Emergency health staff are being reminded about its patient taxi voucher policy after a woman forked out $62 for an Uber to get home after being treated at Christchurch Hospital.
The contagious RSV patient had to spend the sum on an Uber to reach her Pegasus home after being initially taken to the central-city hospital in an ambulance.
Te Whatu Ora Health NZ has confirmed the initiative is still ongoing and free taxis are provided to residents in “specific circumstances”.
The Waimakiriri is still two years away from an after-hours clinic which is set to open in 2025.
Back in 2017, the then Canterbury District Health Board made the decision to provide any residents in the Waimakiriri discharged from Christchurch Hospital, who can’t get home, with a free taxi ride.
“And quite rightly,” said the district’s MP Matt Doocey.
“If you leave the hospital at 2am, and you’ve got nobody to pick you up, you’re given a taxi voucher to get home safely.”
But as Pegasus local Christine discovered, hospital staff appeared to be unaware of the initiative and twice needed to take matters into her own hands.
The woman was admitted to Christchurch Hospital at the end of May with a cough that turned out to be a case of RSV. She was highly contagious but it was decided she was best to recover at home.
“I asked for a taxi to assist and [staff] said ‘Oh, no we don’t give those out’, so I had to find my own way home,” she said.
“My friend put her mask on, got in her car from Pegasus and got me to bring me home.”
Last week, she was back in hospital - this time taken by ambulance from her home as her condition has worsened. After a day in the RSV ward the decision was made for her to again be discharged and recover at home.
“I again asked the doctors team for a taxi chit to get home. They said to ask the nurses and when I asked them they said they didn’t do that.”
Christine spent $62 on an Uber to reach her home.
“I feel pretty sucky,” she said.
“The same nurse that saw me the second time had said ‘you were in the ED’ and I said I had been, when I mentioned the taxi chit he said ‘nah, we don’t do them - it’s up to the patients to make their way home’.”
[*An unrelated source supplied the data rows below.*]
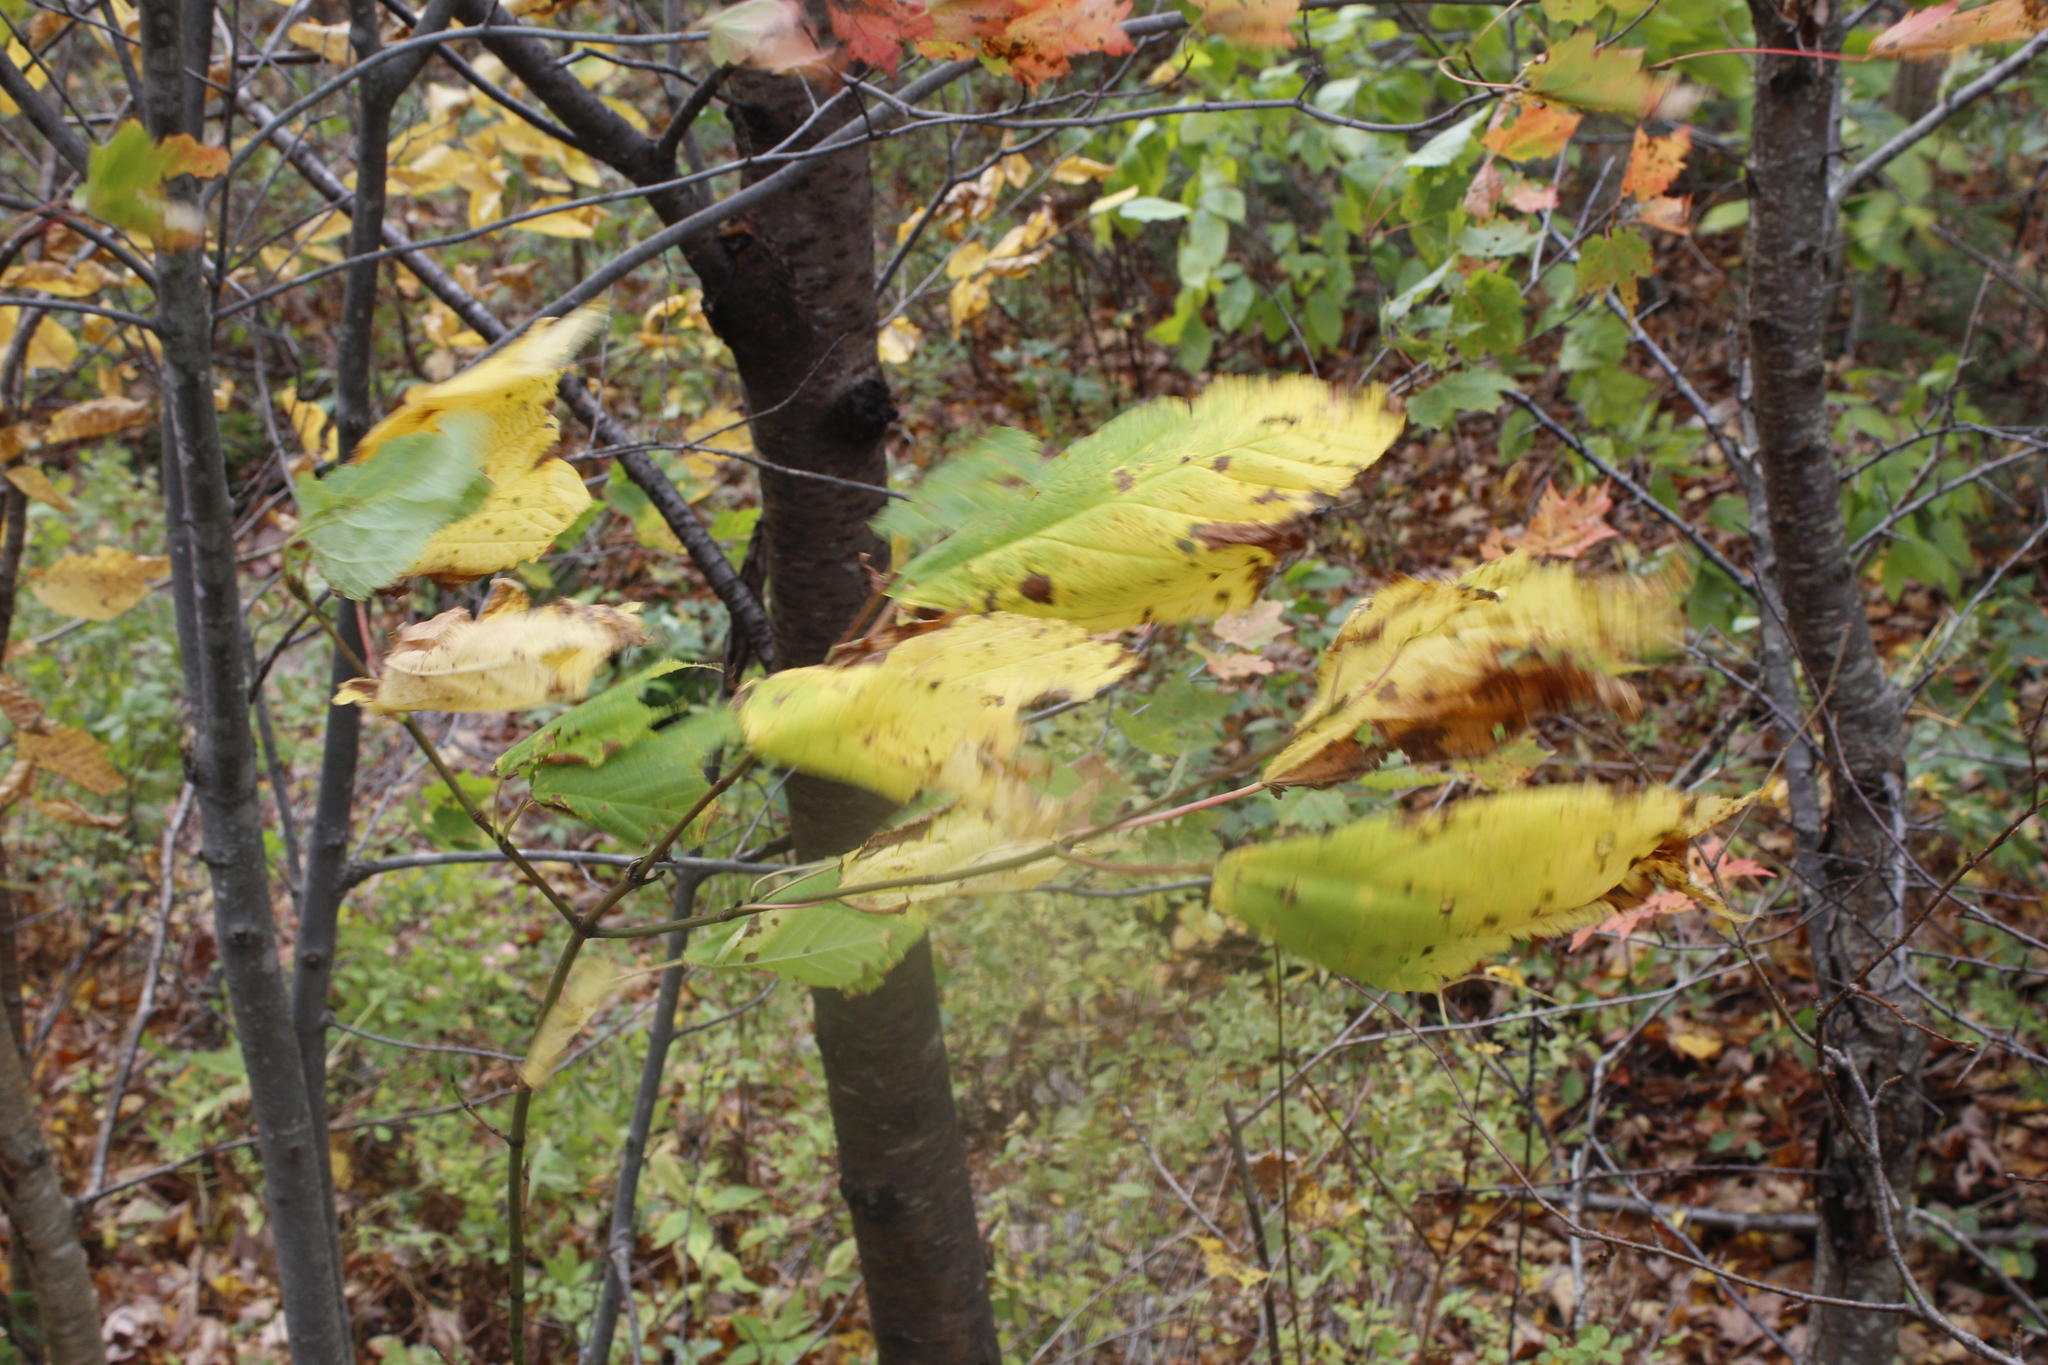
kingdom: Plantae
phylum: Tracheophyta
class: Magnoliopsida
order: Sapindales
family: Sapindaceae
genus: Acer
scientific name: Acer pensylvanicum
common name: Moosewood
The Waimakiriri is still two years away from an after-hours clinic that’s set to open in 2025. Photo / Supplied
This news disappointed Doocey, who blamed the centralisation of the district health boards into one governing health body, for promised initiatives not reaching local medical centres.
He said his fear was local communities weren’t seeing commitments made by health boards honoured since the health reform.
“Our experience is since the Canterbury District Health Board’s disestablishment, promises have not been honoured in our region,” he said.
“It’s a good example of people travelling long distances, in the middle of the night to an Emergency Department, there’s no alternative way to get home, so these residents ask ‘why don’t we get after-hours care on my doorstep?”
The answer to that question continues to frustrate residents, with the number of Waimakariri residents using after-hours medical services in Christchurch increasing by 17 per cent since 2019.
When the issue was brought to Te Whatu Ora, it agreed the taxi voucher system was only provided to residents in “specific circumstances”.
“Te Whatu Ora will continue to regularly update ED staff about the criteria and process for this service,” a statement from the health provider read.
Executive director of planning, funding and decision support, Tracey Maisey, said residents attending the hospital are able to get a free taxi when directed to the Emergency Department by St John’s after-hours telephone triage service.
An associate clinical nurse on shift will give the voucher to the patient once the eligibility is confirmed.
“Taxi vouchers are also available to eligible patients to return home when they are discharged from the Emergency Department,” said Maisey.
“Patients who need a taxi voucher to return to Rangiora need to ask Emergency Department staff for a voucher.”